Due to increased  longevity, aging takes on a new dimension through medical advances, healthier lifestyles, and a longer runway to work and also to continue to contribute to society. Facing a longer lifespan  may be prompting those in mid-life to ask probing questions such as “Is that all there is?” or  “What’s next for me?”. The answers to these questions often requires the creation of pragmatic pathways for a reinvention to a lifestyle of choice.

Over the course of my life, I have reinvented and rewired  myself several times. Two such reinvention examples that I have personally experienced are as follows.

First I reinvented myself when as I approacehed age 50 and in the prone of my mid-life, Arthur Andersen (a global professional services firm) collapsed in 2002 and I had lost my partner capital, my colleagues  and my career at the firm. A second midlife event was when my daughter tragically died from cancer at age 27. Her untimely passing deepened my own soul searching and a further reinvention, to seek purpose and passion.

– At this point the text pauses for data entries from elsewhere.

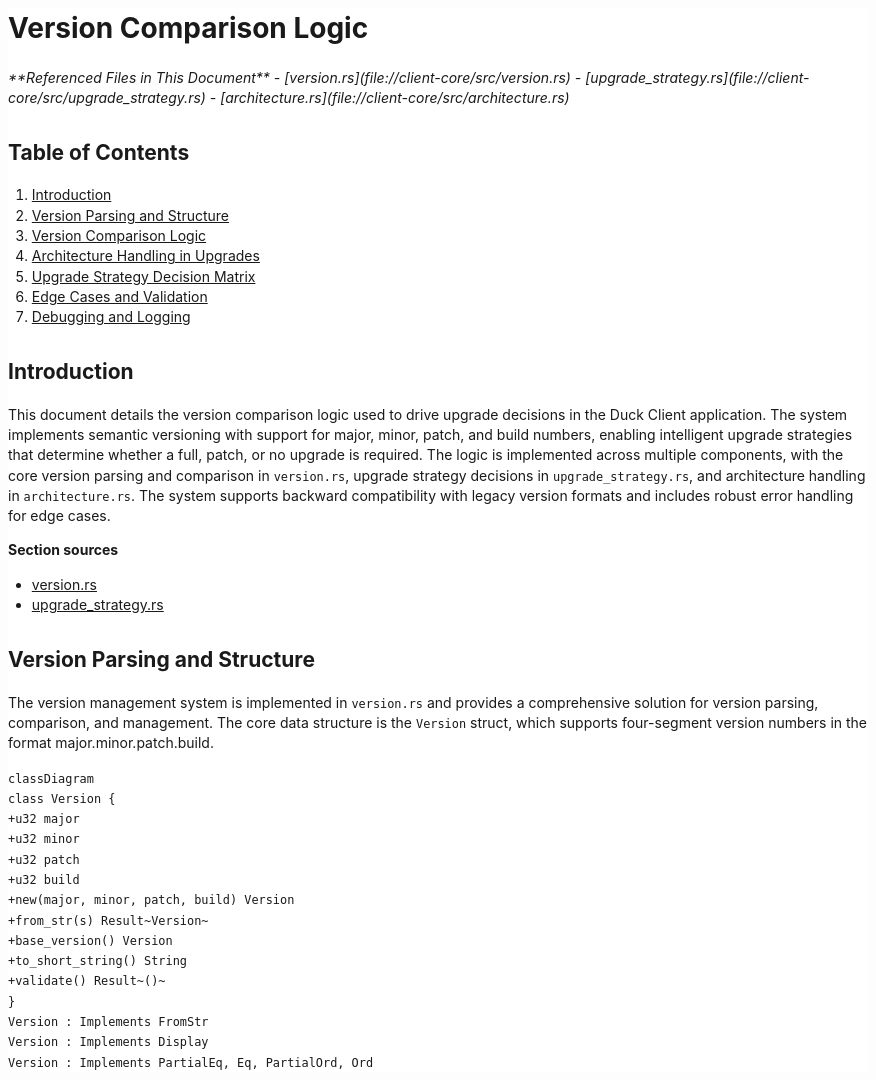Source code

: # Version Comparison Logic

<cite>
**Referenced Files in This Document**   
- [version.rs](file://client-core/src/version.rs)
- [upgrade_strategy.rs](file://client-core/src/upgrade_strategy.rs)
- [architecture.rs](file://client-core/src/architecture.rs)
</cite>

## Table of Contents
1. [Introduction](#introduction)
2. [Version Parsing and Structure](#version-parsing-and-structure)
3. [Version Comparison Logic](#version-comparison-logic)
4. [Architecture Handling in Upgrades](#architecture-handling-in-upgrades)
5. [Upgrade Strategy Decision Matrix](#upgrade-strategy-decision-matrix)
6. [Edge Cases and Validation](#edge-cases-and-validation)
7. [Debugging and Logging](#debugging-and-logging)

## Introduction
This document details the version comparison logic used to drive upgrade decisions in the Duck Client application. The system implements semantic versioning with support for major, minor, patch, and build numbers, enabling intelligent upgrade strategies that determine whether a full, patch, or no upgrade is required. The logic is implemented across multiple components, with the core version parsing and comparison in `version.rs`, upgrade strategy decisions in `upgrade_strategy.rs`, and architecture handling in `architecture.rs`. The system supports backward compatibility with legacy version formats and includes robust error handling for edge cases.

**Section sources**
- [version.rs](file://client-core/src/version.rs)
- [upgrade_strategy.rs](file://client-core/src/upgrade_strategy.rs)

## Version Parsing and Structure

The version management system is implemented in `version.rs` and provides a comprehensive solution for version parsing, comparison, and management. The core data structure is the `Version` struct, which supports four-segment version numbers in the format major.minor.patch.build.

```mermaid
classDiagram
class Version {
+u32 major
+u32 minor
+u32 patch
+u32 build
+new(major, minor, patch, build) Version
+from_str(s) Result~Version~
+base_version() Version
+to_short_string() String
+validate() Result~()~
}
Version : Implements FromStr
Version : Implements Display
Version : Implements PartialEq, Eq, PartialOrd, Ord
```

For over 40 years I have counseled, mentored or coached clients, associates, family and  friends. I invested in myself by undertaking a masters and doctorate degrees in Human Development and Professional Coaching.My doctoral dissertation focused on mid- life .

Midlife has a special meaning to me and is  thus the focal point for the Center for Mid-Life Reinvention, because midlife matters!

Dr Andrew S Kane OBE

 

 

“The crowning fortune of a man is to be born to some pursuit which finds him employment and happiness, whether it be to make baskets, or broadswords, or canals, or statues, or songs.”